Why LLMs for text are so big?
Compared to stable diffusion which needs from 3GB to 5GB.
What does influence the memory requirements to run a model? The number of parameters, since every parameter is a float (16/32/64 bits).
A picture is worth a thousands words? Are Images a better tool at compressing knowledge than languages? Maybe. Also maybe images are more vague in general than text.
Assume the set of output is fixed (The whole universe). We can describe an image with different phrases and all of them would be acceptable inputs, or we can accept multiple images from the same text input as valid.
Whereas to get acceptable text outputs from some text inputs it has to follow the meaning of its inputs with stricter rules. This means that fewer inputs map to the full set of outputs.
In other terms, a text-to-image LLM has a higher surjectivity than text-to-text LLM because of what classifies as acceptable outputs is dependent on our limitations as image "meatbags" classifiers. We consider a good output image from a text, if that image carries over the over-arching meaning of our prompt, we leave a lot to "interpretation". While when we read text, we expect it to follow strict grammatical rules, and carry meaning.
We can gloss over imperfections in images because not everybody can draw and create images, whereas everybody can read and write decent prose. The utility of LLMs is reflected in our capacity to achieve the task that the LLM is built to accomplish. The less capable we are to do something, the less sophisticated the LLMs has to be to be useful, the fewer parameters it will require. In other words we are crap painters! and our bar for a "good" text-to-image model is set lower. If everybody was a really good image analyzer/producer such that our requirements for what is a good image were stricter, text-to-image models would have to be considerably bigger than text-to-text, because of how much analysis is required to truly dissect an image in all its meaning.
Of course, neither text-to-image nor text-to-text LLMs carry true meaning, but it is easier to fake meaning with images than it is with text because images are an higher level of abstraction than text. Text is a serial form of communication where new information is transmitted connecting a sequence of clusters of tokens that have some meaning (call them paragraphs).
Images instead have fractal properties, the meaning is dependent not on some known cluster at some previous position of a sequence, but on the simultaneous position of a multitude of clusters within a canvas.
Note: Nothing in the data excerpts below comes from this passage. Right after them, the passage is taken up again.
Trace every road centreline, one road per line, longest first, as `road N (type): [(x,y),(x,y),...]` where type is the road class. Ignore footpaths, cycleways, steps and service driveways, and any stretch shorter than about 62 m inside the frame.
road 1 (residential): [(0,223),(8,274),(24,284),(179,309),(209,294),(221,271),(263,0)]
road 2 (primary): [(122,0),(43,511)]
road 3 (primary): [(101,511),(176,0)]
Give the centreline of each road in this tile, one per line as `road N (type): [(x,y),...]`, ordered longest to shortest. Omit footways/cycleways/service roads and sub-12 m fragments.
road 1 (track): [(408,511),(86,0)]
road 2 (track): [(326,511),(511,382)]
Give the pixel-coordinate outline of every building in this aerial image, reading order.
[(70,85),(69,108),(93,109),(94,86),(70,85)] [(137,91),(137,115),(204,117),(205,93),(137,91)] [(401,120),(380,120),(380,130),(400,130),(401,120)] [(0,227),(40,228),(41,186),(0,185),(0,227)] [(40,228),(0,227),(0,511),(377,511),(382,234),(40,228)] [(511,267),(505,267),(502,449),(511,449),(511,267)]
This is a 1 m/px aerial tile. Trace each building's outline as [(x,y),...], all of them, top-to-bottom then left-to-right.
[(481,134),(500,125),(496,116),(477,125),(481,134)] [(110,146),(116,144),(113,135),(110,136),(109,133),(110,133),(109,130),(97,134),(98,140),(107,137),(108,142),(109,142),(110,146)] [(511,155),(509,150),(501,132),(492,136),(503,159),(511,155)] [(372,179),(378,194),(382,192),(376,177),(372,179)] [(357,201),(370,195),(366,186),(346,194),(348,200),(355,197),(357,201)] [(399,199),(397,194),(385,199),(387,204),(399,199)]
To "understand" an image you have to create clusters, without knowing a particular order, only following color divergences, and classify those clusters (in entities, shapes, depth, lightning, etc), do so at each level of composition (from 1 pixels to the full canvas surface), and then assign weights across every possible relation between all the levels of clustering generated. These needs at least 3 large models, plus 1 more if you want to specialize the classification process.
This is not what stable diffusion does...in the slightest, It has a "pot" of weights (the latent space) that holds encoded (noised) information of all images it is trained on. I would say that the model use statistical properties of colors to predict an image from text (or another image). In other words, it answer the question:
What is the most likely image which satisfies the de-noising iterations, starting from the given prompt?
This is quite the clever trick to compress a lot of information and what allows stable diffusion to fit in just 5GB of ram, whereas the method that I described earlier would require at least 3x that amount (but probably much more in practice).
It is a bit sad that moore's law (or litography, if speaking about ram amounts) plateaued right when an improvement of no more than 5x would have allowed to run very effective LLMs locally on everyone machines!
With a couple more hardware breakthroughs our computing might become much more smarter very fast.